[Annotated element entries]
# # # # # # #
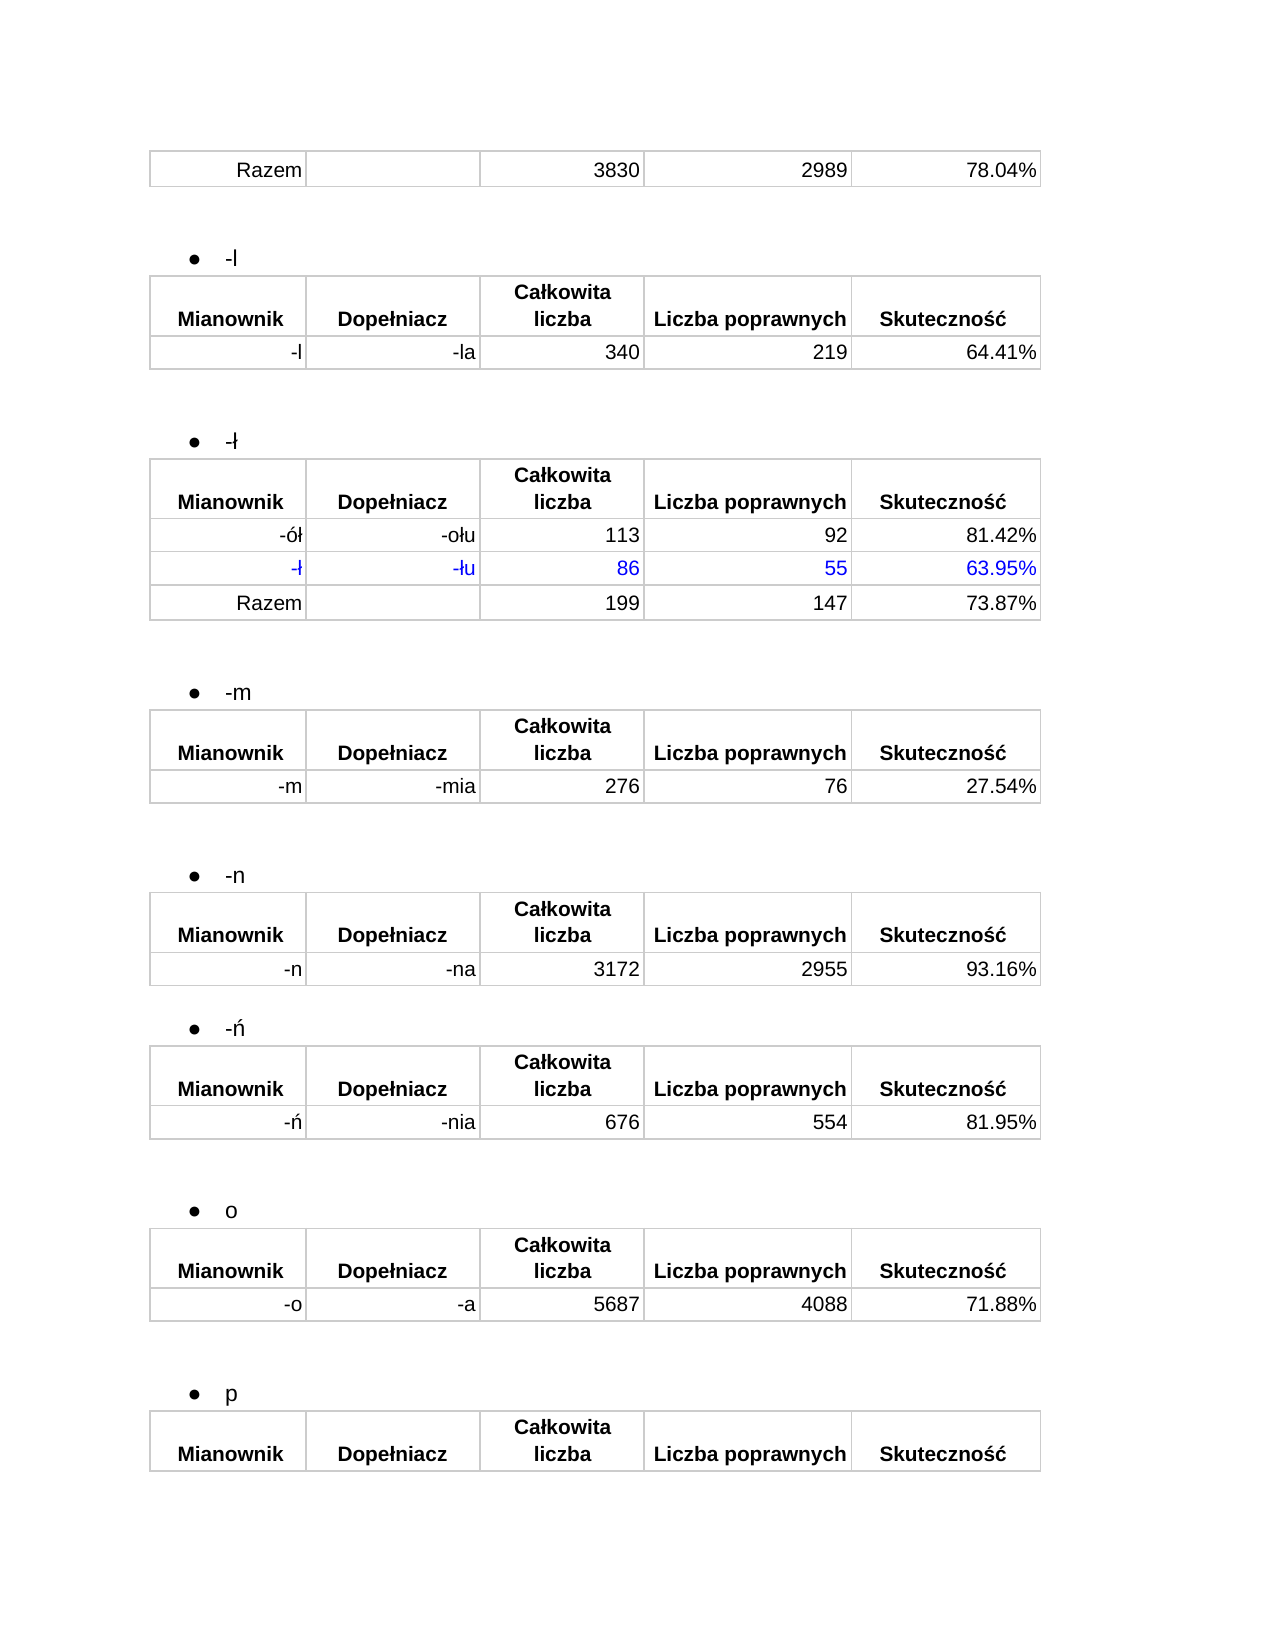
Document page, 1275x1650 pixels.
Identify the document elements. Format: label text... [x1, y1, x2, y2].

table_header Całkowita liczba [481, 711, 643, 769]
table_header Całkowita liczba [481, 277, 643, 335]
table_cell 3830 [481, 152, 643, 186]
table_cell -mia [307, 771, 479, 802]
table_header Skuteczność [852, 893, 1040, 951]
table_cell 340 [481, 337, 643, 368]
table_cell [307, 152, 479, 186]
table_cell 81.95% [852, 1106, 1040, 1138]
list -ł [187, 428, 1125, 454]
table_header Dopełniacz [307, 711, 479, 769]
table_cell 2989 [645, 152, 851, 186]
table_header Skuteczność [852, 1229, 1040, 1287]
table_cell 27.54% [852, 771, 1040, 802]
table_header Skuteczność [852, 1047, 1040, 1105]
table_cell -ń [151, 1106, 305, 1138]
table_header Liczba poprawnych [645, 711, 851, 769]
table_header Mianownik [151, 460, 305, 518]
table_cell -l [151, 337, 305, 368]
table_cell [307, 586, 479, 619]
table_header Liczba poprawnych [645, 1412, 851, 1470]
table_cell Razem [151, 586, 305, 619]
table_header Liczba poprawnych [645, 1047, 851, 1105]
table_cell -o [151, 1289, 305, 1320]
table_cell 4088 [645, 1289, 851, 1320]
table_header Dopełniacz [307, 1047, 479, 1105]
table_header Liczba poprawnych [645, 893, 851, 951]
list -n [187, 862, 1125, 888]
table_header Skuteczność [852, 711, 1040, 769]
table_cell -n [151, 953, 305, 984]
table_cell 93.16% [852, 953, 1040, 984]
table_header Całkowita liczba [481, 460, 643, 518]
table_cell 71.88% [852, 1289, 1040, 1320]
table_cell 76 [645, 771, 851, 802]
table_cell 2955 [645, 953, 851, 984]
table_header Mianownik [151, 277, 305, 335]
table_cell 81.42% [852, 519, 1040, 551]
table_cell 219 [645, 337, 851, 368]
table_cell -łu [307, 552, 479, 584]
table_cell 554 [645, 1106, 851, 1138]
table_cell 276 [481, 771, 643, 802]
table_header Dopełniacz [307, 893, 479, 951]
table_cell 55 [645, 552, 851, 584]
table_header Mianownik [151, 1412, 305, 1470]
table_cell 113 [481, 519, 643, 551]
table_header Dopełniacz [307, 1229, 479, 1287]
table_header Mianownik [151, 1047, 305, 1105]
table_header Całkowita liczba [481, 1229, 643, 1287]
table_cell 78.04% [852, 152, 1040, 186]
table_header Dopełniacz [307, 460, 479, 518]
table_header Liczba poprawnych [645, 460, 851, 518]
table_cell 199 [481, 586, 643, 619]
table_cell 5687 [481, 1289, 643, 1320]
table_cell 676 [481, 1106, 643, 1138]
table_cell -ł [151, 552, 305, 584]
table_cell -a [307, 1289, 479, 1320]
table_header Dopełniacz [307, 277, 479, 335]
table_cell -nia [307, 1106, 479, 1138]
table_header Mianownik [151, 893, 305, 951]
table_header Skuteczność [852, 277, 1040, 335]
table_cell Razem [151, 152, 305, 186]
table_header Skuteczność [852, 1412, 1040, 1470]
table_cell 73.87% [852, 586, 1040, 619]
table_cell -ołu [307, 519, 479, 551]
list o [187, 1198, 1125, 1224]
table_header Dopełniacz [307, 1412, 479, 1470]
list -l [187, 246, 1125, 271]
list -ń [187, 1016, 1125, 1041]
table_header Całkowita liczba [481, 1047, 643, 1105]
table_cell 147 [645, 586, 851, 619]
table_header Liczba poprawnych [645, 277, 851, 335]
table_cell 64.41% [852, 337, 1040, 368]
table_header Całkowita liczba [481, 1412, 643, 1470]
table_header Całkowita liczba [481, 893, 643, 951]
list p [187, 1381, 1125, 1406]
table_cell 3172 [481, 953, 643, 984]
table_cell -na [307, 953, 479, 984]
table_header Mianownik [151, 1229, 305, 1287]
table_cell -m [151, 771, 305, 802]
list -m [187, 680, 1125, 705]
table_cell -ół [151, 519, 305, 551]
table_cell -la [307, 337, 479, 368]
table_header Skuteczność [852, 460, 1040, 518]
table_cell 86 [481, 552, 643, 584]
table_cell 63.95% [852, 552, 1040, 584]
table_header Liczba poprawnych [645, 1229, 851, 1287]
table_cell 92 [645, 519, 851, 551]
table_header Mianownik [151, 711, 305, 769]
# # # # # # #
What to work on:
Return every one of the lines above word for word, leaving out the pictures.

Task solution:
Document page, 1275x1650 pixels.
Identify the document elements. Format: label text... [x1, y1, x2, y2].

table_header Całkowita liczba [481, 711, 643, 769]
table_header Całkowita liczba [481, 277, 643, 335]
table_cell 3830 [481, 152, 643, 186]
table_cell -mia [307, 771, 479, 802]
table_header Skuteczność [852, 893, 1040, 951]
table_cell 340 [481, 337, 643, 368]
table_cell [307, 152, 479, 186]
table_cell 81.95% [852, 1106, 1040, 1138]
list -ł [187, 428, 1125, 454]
table_header Dopełniacz [307, 711, 479, 769]
table_cell 2989 [645, 152, 851, 186]
table_header Skuteczność [852, 1229, 1040, 1287]
table_cell 27.54% [852, 771, 1040, 802]
table_header Skuteczność [852, 1047, 1040, 1105]
table_cell -ń [151, 1106, 305, 1138]
table_header Liczba poprawnych [645, 711, 851, 769]
table_header Mianownik [151, 460, 305, 518]
table_cell -l [151, 337, 305, 368]
table_cell [307, 586, 479, 619]
table_header Liczba poprawnych [645, 1412, 851, 1470]
table_cell Razem [151, 586, 305, 619]
table_header Liczba poprawnych [645, 1047, 851, 1105]
table_cell -o [151, 1289, 305, 1320]
table_cell 4088 [645, 1289, 851, 1320]
table_header Dopełniacz [307, 1047, 479, 1105]
table_header Liczba poprawnych [645, 893, 851, 951]
list -n [187, 862, 1125, 888]
table_header Skuteczność [852, 711, 1040, 769]
table_cell -n [151, 953, 305, 984]
table_cell 93.16% [852, 953, 1040, 984]
table_header Całkowita liczba [481, 460, 643, 518]
table_cell 71.88% [852, 1289, 1040, 1320]
table_cell 76 [645, 771, 851, 802]
table_cell 2955 [645, 953, 851, 984]
table_header Mianownik [151, 277, 305, 335]
table_cell 81.42% [852, 519, 1040, 551]
table_cell 219 [645, 337, 851, 368]
table_cell -łu [307, 552, 479, 584]
table_cell 554 [645, 1106, 851, 1138]
table_cell 276 [481, 771, 643, 802]
table_header Dopełniacz [307, 893, 479, 951]
table_cell 55 [645, 552, 851, 584]
table_header Mianownik [151, 1412, 305, 1470]
table_cell 113 [481, 519, 643, 551]
table_header Dopełniacz [307, 1229, 479, 1287]
table_header Mianownik [151, 1047, 305, 1105]
table_header Całkowita liczba [481, 1229, 643, 1287]
table_cell 78.04% [852, 152, 1040, 186]
table_header Dopełniacz [307, 460, 479, 518]
table_header Liczba poprawnych [645, 460, 851, 518]
table_cell 199 [481, 586, 643, 619]
table_cell 5687 [481, 1289, 643, 1320]
table_cell 676 [481, 1106, 643, 1138]
table_cell -ł [151, 552, 305, 584]
table_cell -a [307, 1289, 479, 1320]
table_header Dopełniacz [307, 277, 479, 335]
table_cell -nia [307, 1106, 479, 1138]
table_header Mianownik [151, 893, 305, 951]
table_header Skuteczność [852, 277, 1040, 335]
table_cell Razem [151, 152, 305, 186]
table_header Skuteczność [852, 1412, 1040, 1470]
table_cell 73.87% [852, 586, 1040, 619]
table_cell -ołu [307, 519, 479, 551]
list o [187, 1198, 1125, 1224]
table_header Dopełniacz [307, 1412, 479, 1470]
list -l [187, 246, 1125, 271]
list -ń [187, 1016, 1125, 1041]
table_header Całkowita liczba [481, 1047, 643, 1105]
table_cell 147 [645, 586, 851, 619]
table_header Liczba poprawnych [645, 277, 851, 335]
table_cell 64.41% [852, 337, 1040, 368]
table_header Całkowita liczba [481, 1412, 643, 1470]
table_header Całkowita liczba [481, 893, 643, 951]
list p [187, 1381, 1125, 1406]
table_cell 3172 [481, 953, 643, 984]
table_cell -na [307, 953, 479, 984]
table_header Mianownik [151, 1229, 305, 1287]
table_cell -m [151, 771, 305, 802]
list -m [187, 680, 1125, 705]
table_cell -ół [151, 519, 305, 551]
table_cell -la [307, 337, 479, 368]
table_header Skuteczność [852, 460, 1040, 518]
table_cell 86 [481, 552, 643, 584]
table_cell 63.95% [852, 552, 1040, 584]
table_header Liczba poprawnych [645, 1229, 851, 1287]
table_cell 92 [645, 519, 851, 551]
table_header Mianownik [151, 711, 305, 769]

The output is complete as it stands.